I’m on tray 13 now, which puts me 26 weeks into the process. That would be more exciting if I didn’t have a total of 42 trays on this journey. However, I’ll take it! The last 26 weeks would have passed with or without braces. I’m glad they’ve passed moving my teeth tiny little millimeters at a time.
Little tidbits of information I’ve learned along the way:
- Wine, coffee and crystal light will all make it hard to keep your trays nice and clear for the full two weeks. If you partake in any/all of these, be sure to rinse with water while drinking those things and also brush your teeth and aligners right when you are done.
- You will go through more toothpaste, floss and toothbrushes than you ever thought possible. Stock up on the flosses from dentist appointments and ask Santa to put some of that stuff in your stocking. I have a set (tooth brush, tooth paste and floss) in my purse, in my cubicle at work and at home.
- Carrots and steak are so tasty, however they will be your nemesis through the process because they super love to make a little home between your teeth and you must evict them with floss.
- I change my aligners from one set to the next at night. That way they can sit in there and do their move-thing for a good 8-9 hours before I remove them to brush or eat.

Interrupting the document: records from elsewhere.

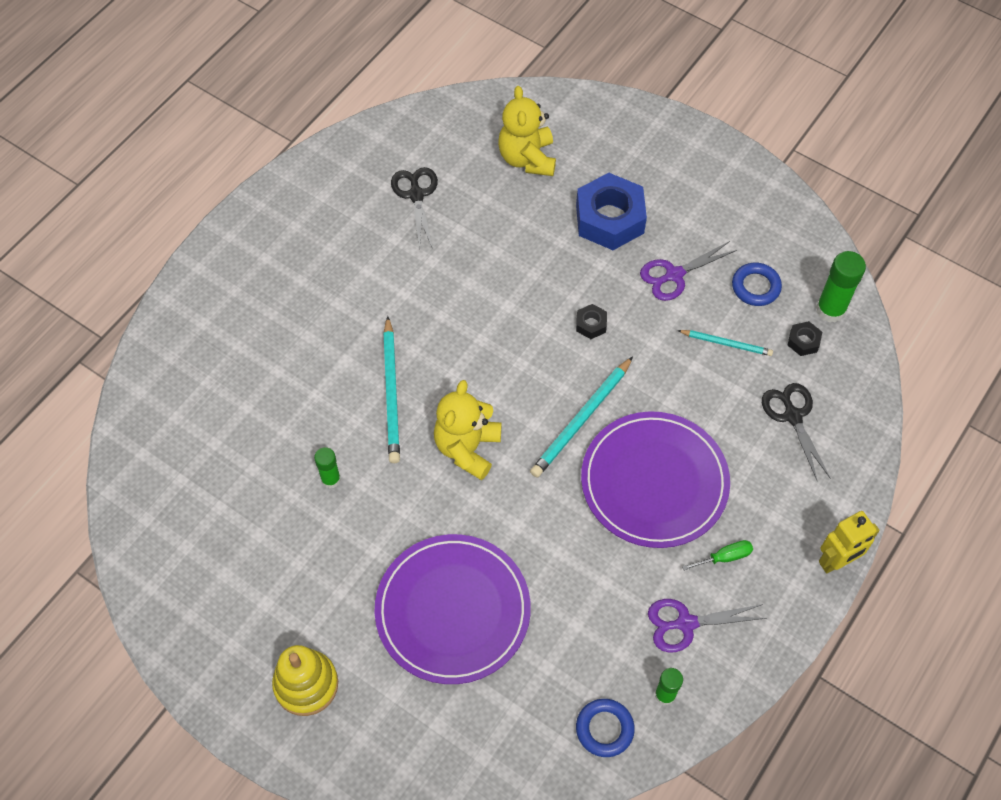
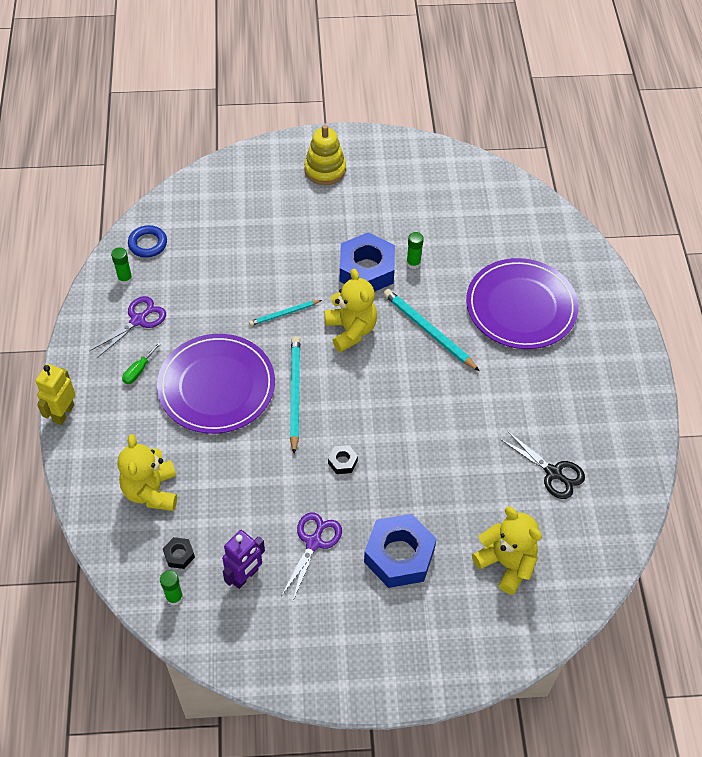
camera: 140 degrees right, 5 degrees down
(387, 507) = (367, 270): none -> blue nut
(453, 610) = (279, 245): purple plate -> purple plate (521, 306)
(726, 343) = (235, 514): turquoise pencil -> turquoise pencil (284, 314)
(755, 287) = (245, 576): blue ring -> purple robot
(793, 416) = (151, 491): black scissors -> yellow teddy bear
(830, 310) = (174, 597): green glue stick -> green glue stick, size x0.62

I also take ibprofin before bed on those nights. That really helps with the mild discomfort my teeth feel when new aligners are put in.

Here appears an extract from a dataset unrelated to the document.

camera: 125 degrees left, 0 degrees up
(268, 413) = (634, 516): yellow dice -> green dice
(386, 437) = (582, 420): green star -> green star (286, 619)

- The little “chewie” that they put in your invisalign case is AWESOME. Use it every time you switch aligners and use it for the first few days. You might think you have them tight to your teeth, but chewing on that for just a couple seconds after you put the aligners back in really sets them into place.
- Get used to having to either turn down little munchie foods (because you can’t eat them in public) or learn to have little qualms about ripping those bad boys off in public to throw a free chocolate truffle in your mouth.
- I’m pretty good at removing my aligners at meal time without anyone noticing, but when people do notice they usually stare and ask questions. It really doesn’t bother me, but if it bothers someone else they could always just go to the restroom before the meal arrived and remove them then. After the meal I generally brush before I put them back anyways, so that isn’t an issue.
- Brushing in public places. Sometimes it’s gross, but personally having food stuck in my aligners is gross-er. So, I try and carry my case and supplies with me at all times. If I don’t have my case I make a little aligner nest out of paper towels, or if I’m in a real bind I will put them in a loose pocket of mine until I can brush them and pop them right back in. Also, I keep the water running the whole time I’m brushing and flossing. I understand this might be wasteful, but it keeps me from hearing what is going on around me and it takes the pressure off the pooper, er… toilet goer and they don’t curse my name the whole time they are in there.
- People generally don’t notice that I have the aligners in. Most people aren’t even aware that I have them during meetings when I’m talking. It’s pretty nifty and even with the attachments on my teeth (which totally bummed me out at first because I thought they were going to be so noticeable) people rarely know. Surprisingly, most people are very supportive and tell me about their deepest desires to get braces on their teeth. This would be much cooler if it didn’t often happen in public restrooms to the soundtrack of flushing and other misc noises I’m sure you can only imagine.
- My smile. Just knowing they are in there and slowly straightening my smile has been the most amazing confidence booster. My smile improved the day I put them in. There is something so satisfying and freeing about knowing that you are in fact doing something about a feature that has bothered me for years. If you are considering it at all, it is at the very least worth a consultation.
- Why not teenagers? I get this question all the time. Parents who think the aligners are so cool and wonder why their teenager didn’t get offered them. Seriously? Hygene. Preparation. Planning… the list of things you need to have/do goes on that a teenager simply doesn’t have. My sets of aligners are pretty expensive when you break down the cost all together and if I accidently threw them out in the lunch room garbage (we all did that with retainers at least once when we were little)… I’d be pretty upset.
- Dogs think the aligners are tasty. Don’t leave them sitting out. Ever. Anywhere. Grossest moment ever was my Husky taking a lick as I was walking by with my aligners in hand to go brush them off… So gross. Pretty sure I soaked them in mouthwash and refused to share bacon with the dog after that. Life is cruel sometimes. Don’t. Touch. My. Aligners.
- I do not pay attention to if/how my teeth are moving. The progress is slow, so I just don’t care. I’ll pay attention on week 42 when I’m skipping through the streets yelling “sweet freedom”.